:: TEXT ::
** begin **

Elizabeth Flux talks to Jo Walker, Editor in Chief of Frankie Press, about Frankie's  new book.  


When you’re balancing work, friends, more work and occasional moments of sleep, it is rare to find a stretch of hours which will allow you to read a book from cover to cover. So you look for snatches of time wherever you can get them: on the tram, before bed, in your work break, in a café. Something To Say is an anthology lovingly cobbled together from the first twelve years of Frankie Magazine, and it is a book that fits well around the firm fixtures of life.

Jo Walker is the editor-in-chief of Frankie Press and in order to bring Something To Say into being, she embarked on “the world’s biggest Frankie binge”. In an intense and concentrated few days she knuckled down and got reading, telling me “I shut myself away in my house with all the back copies – and there’s many of them, over seventy issues – and read through every single one of them”. It was a nostalgic and difficult process. “It was a chore, I’m not going to lie, because it was like putting Tetris together” she laughs. “But, you know, nicely coloured pretty Tetris.”

Over its first twelve issues, Frankie amassed some pretty impressive alumni, with the anthology including the work of Benjamin Law, Michelle Law, Marieke Hardy, Anna Krien, Justin Heazlewood, Helen Razer and Lorelei Vashti just to name a few. Walker tells me how she would come across pieces she loved but had forgotten, burned through stacks of sticky tabs, and eventually whittled down a very long longlist into the publication that is now in bookshops around the country.

** end **

:: SET PROBLEM 1 ::
Reproduce, word for word, the part of the Frankie article starting with "When you’re balancing" and going on through "fixtures of life.".

:: MATERIAL PROVIDED ::
** begin **

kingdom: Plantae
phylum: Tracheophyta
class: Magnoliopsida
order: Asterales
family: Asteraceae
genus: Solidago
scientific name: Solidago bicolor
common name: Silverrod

** end **
** begin **

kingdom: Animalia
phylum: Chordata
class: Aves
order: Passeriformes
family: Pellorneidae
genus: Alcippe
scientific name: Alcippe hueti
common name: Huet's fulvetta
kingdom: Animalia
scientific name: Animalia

** end **
** begin **

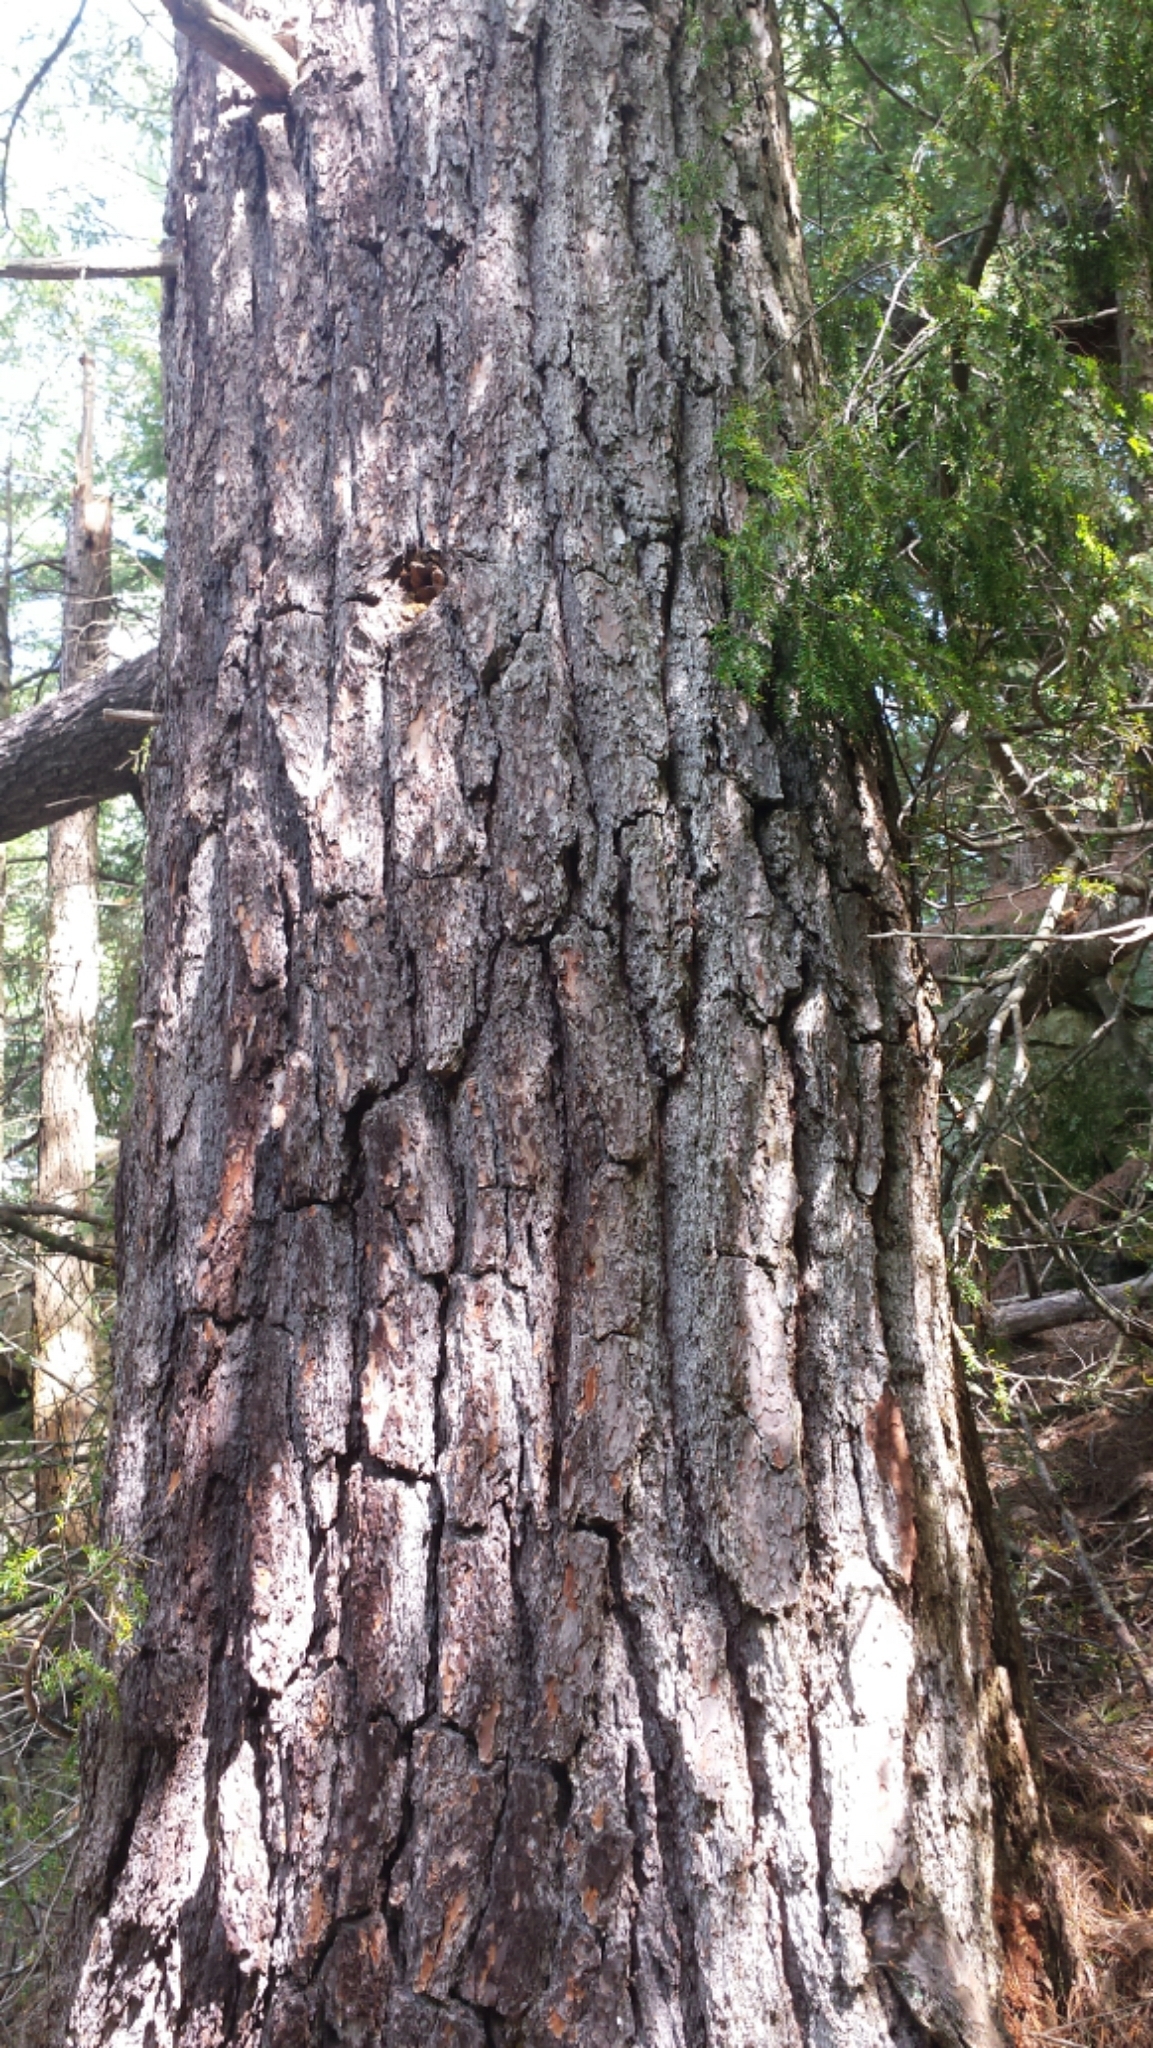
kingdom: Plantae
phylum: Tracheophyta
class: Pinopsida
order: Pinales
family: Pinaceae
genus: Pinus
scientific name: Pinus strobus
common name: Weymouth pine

** end **

:: SET PROBLEM 2 ::
In the entries, turn the lines starting with the line with "class: Magnoliopsida" and going on through the line with "common name: Silverrod" into a numbered list, and skip any blank lines.

:: RIGHT ANSWER 1 ::
When you’re balancing work, friends, more work and occasional moments of sleep, it is rare to find a stretch of hours which will allow you to read a book from cover to cover. So you look for snatches of time wherever you can get them: on the tram, before bed, in your work break, in a café. Something To Say is an anthology lovingly cobbled together from the first twelve years of Frankie Magazine, and it is a book that fits well around the firm fixtures of life.

:: RIGHT ANSWER 2 ::
1. class: Magnoliopsida
2. order: Asterales
3. family: Asteraceae
4. genus: Solidago
5. scientific name: Solidago bicolor
6. common name: Silverrod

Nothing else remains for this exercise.